The Waitsfield Water Commission voted to pay $14,198.48 towards the water main break settlement that the Waitsfield Select Board reached with the state last year.

At the water commission’s July 14 meeting, commissioners decided to offer the select board their emergency reserve fund to help with the cost of the water main break. The water commission took a 37-minute executive session and after members came out of it they approved putting forth $14,198.48.

“There was consensus that a letter be written to make it clear that the water commission does not believe it is its responsibility to contribute toward the water main break expenses; however, given that there is an emergency reserve fund, they believe supporting the select board is the right thing to do,” the minutes read.


The water commission entered into an executive session “finding that premature public disclosure would place the water commission or a person involved at a substantial disadvantage.” In interviews, The Valley Reporter has questioned the legitimacy of the executive session given that the subject has been discussed extensively in open sessions at prior select board and water commission meetings.

“When we discuss finances, we don’t necessarily have to do that in open session,” Darryl Forrest, chair of the water commission, said.

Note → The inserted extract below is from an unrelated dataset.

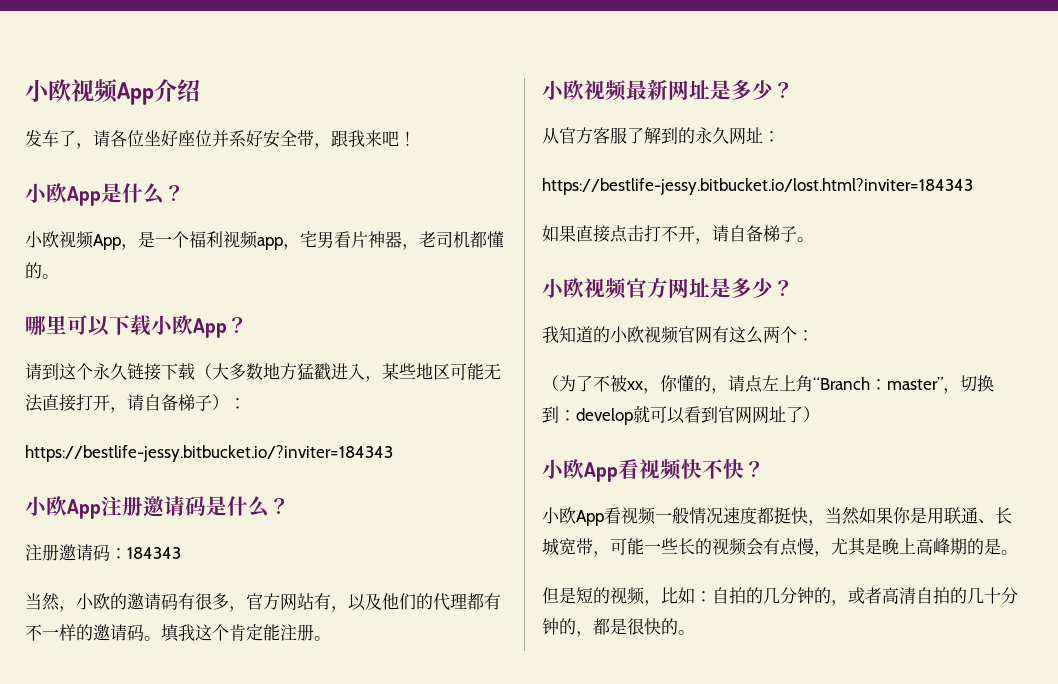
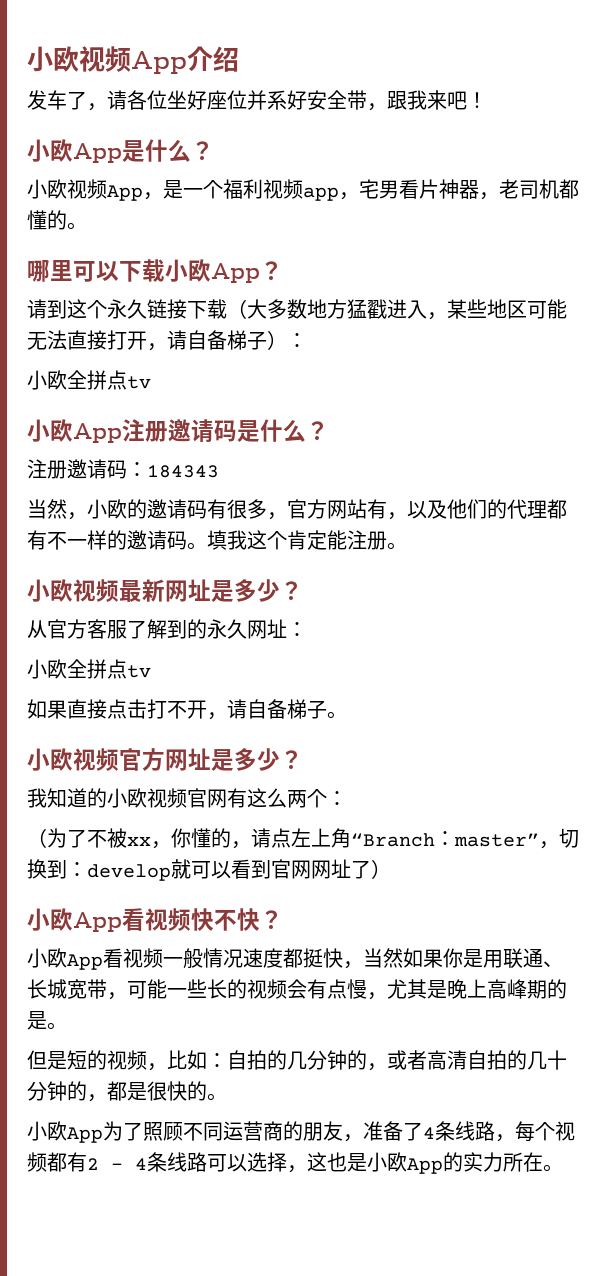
[25,445,393,462] https://bestlife-jessy.bitbucket.io/?inviter=184343 -> [27,370,151,390] 小欧全拼点tv
[542,178,973,195] https://bestlife-jessy.bitbucket.io/lost.html?inviter=184343 -> [27,659,151,679] 小欧全拼点tv
(695, 632) none -> [27,1121,575,1143] [27,1152,563,1174] // 小欧App为了照顾不同运营商的朋友，准备了4条线路，每个视频都有2 - 4条线路可以选择，这也是小欧App的实力所在。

“I can see your concern if we came out of that executive session and had no result but we came out of that session with a result and that’s what we were after in that session. And I don’t know if everybody on the board would have been OK speaking their piece on that because it’s a financial thing and it’s a pretty touchy thing,” Forrest added.
“I don’t think we did anything wrong as long as we came with a decision,” he concluded.


Vermont’s open meeting law allows boards to enter executive session for five specific reasons, including one where premature public knowledge would place parties at a disadvantage. Discussing “finances” is not one of the specific reasons nor is board members’ desire to “speak their piece” or discuss a “pretty touchy thing.”

Last year the Waitsfield Select Board reached a settlement with the state which left the town on the hook for $129,548 with two insurers, representing two contractors and VTrans, paying $80,000. In 2014, a VTrans contractor drilled through a water main near the bottom of Tremblay Road. The break left water system users without water for more than 30 hours, impacting commercial and residential users alike. The town had a temporary fix installed and then permitted and engineered and constructed a permanent fix.

The town took VTrans and the contractors to court which ultimately ended up in binding arbitration which led to the settlement.

The select board has asked the water commission to come up with an amount of money toward the settlement. The water commission is an arm of the select board tasked with overseeing the town’s water system.


Over the last two months different water commission members have come to the select board and expressed their concern with paying for the settlement.

At the select board’s June 26 meeting, Bill Parker and Peter Reynells met with the board members and expressed their discontent that they were not involved in the repair or settlement, yet were now being asked as commissioners, to pay for some of the costs.

At that meeting, Parker explained how, through the water system, the town was able to put in a fire suppression system and the water system users, about 100 people total, are paying the cost of it.

Both select board members and water commissioners agreed that the water system is a community asset and Parker said that if the water commission was to bear part of the cost of the settlement, that the users would effectively be paying twice, once as a user and once as a taxpayer.


Parker and Reynells also expressed their belief that the water system is a communitywide asset and that it is unfair for the water system users to bear the cost of fixing it.

On June 26, Parker suggested that the water commission put forward its emergency reserve fund, he said about $15,000, as an act of good faith but that is all. He explained that if the water system had to pay all of the settlement, the fees for users would essentially double.

The water commission will meet one more time before bringing its offer to the select board at the end of August.


At the select board’s August 14 meeting, the water commission, represented by Darryl Forrest, asked that a different lawyer, apart from the town’s current lawyers Joseph McLean from Stitzel’s office and Philip Woodward, look at the water ordinance. The water ordinance has been undergoing revisions over the past year.

Forrest explained that the water commission would like someone with experience in the field to look at the ordinance.
The select board did not approve the request. Board members want to make sure that the main break settlement and its payment is figured out before the ordinance is taken care of. The board was also hesitant to hire a second lawyer because members feared paying for two lawyers, who might disagree, especially regarding the main break settlement.

“There’s a potential for conflict and we could be paying for both, you could be paying for your lawyer, we could be paying for our lawyer and suddenly there’s a conflict between the water commission and the select board, which should never happen because we are one,” select board member Sal Spinosa said.